▼

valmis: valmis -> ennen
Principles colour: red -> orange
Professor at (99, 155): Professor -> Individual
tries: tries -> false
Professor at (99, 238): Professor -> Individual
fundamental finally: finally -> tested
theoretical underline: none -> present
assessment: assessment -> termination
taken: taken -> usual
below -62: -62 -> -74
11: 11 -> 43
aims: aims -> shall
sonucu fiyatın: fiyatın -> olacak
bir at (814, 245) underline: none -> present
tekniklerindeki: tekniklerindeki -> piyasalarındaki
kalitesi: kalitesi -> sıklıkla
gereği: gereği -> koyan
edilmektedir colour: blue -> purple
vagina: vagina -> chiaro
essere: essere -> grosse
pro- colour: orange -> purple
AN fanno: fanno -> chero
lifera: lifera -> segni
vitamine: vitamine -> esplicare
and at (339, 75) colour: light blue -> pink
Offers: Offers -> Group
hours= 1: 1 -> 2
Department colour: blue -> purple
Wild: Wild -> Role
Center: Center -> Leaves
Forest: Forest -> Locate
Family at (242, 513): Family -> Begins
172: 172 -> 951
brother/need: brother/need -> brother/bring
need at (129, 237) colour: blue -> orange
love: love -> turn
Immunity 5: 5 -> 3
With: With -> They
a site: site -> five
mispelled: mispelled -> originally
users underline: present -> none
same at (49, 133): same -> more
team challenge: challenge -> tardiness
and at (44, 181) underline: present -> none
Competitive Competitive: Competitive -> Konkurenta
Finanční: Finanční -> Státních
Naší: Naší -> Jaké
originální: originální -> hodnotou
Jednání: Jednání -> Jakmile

▲

> Aim
Revise the listing from its first line up to and including the line with "brother/need: brother/need -> brother/bring", replacing "Professor" with "Lecturer" and leaving everything else unchanged.

> Exercise output
valmis: valmis -> ennen
Principles colour: red -> orange
Lecturer at (99, 155): Lecturer -> Individual
tries: tries -> false
Lecturer at (99, 238): Lecturer -> Individual
fundamental finally: finally -> tested
theoretical underline: none -> present
assessment: assessment -> termination
taken: taken -> usual
below -62: -62 -> -74
11: 11 -> 43
aims: aims -> shall
sonucu fiyatın: fiyatın -> olacak
bir at (814, 245) underline: none -> present
tekniklerindeki: tekniklerindeki -> piyasalarındaki
kalitesi: kalitesi -> sıklıkla
gereği: gereği -> koyan
edilmektedir colour: blue -> purple
vagina: vagina -> chiaro
essere: essere -> grosse
pro- colour: orange -> purple
AN fanno: fanno -> chero
lifera: lifera -> segni
vitamine: vitamine -> esplicare
and at (339, 75) colour: light blue -> pink
Offers: Offers -> Group
hours= 1: 1 -> 2
Department colour: blue -> purple
Wild: Wild -> Role
Center: Center -> Leaves
Forest: Forest -> Locate
Family at (242, 513): Family -> Begins
172: 172 -> 951
brother/need: brother/need -> brother/bring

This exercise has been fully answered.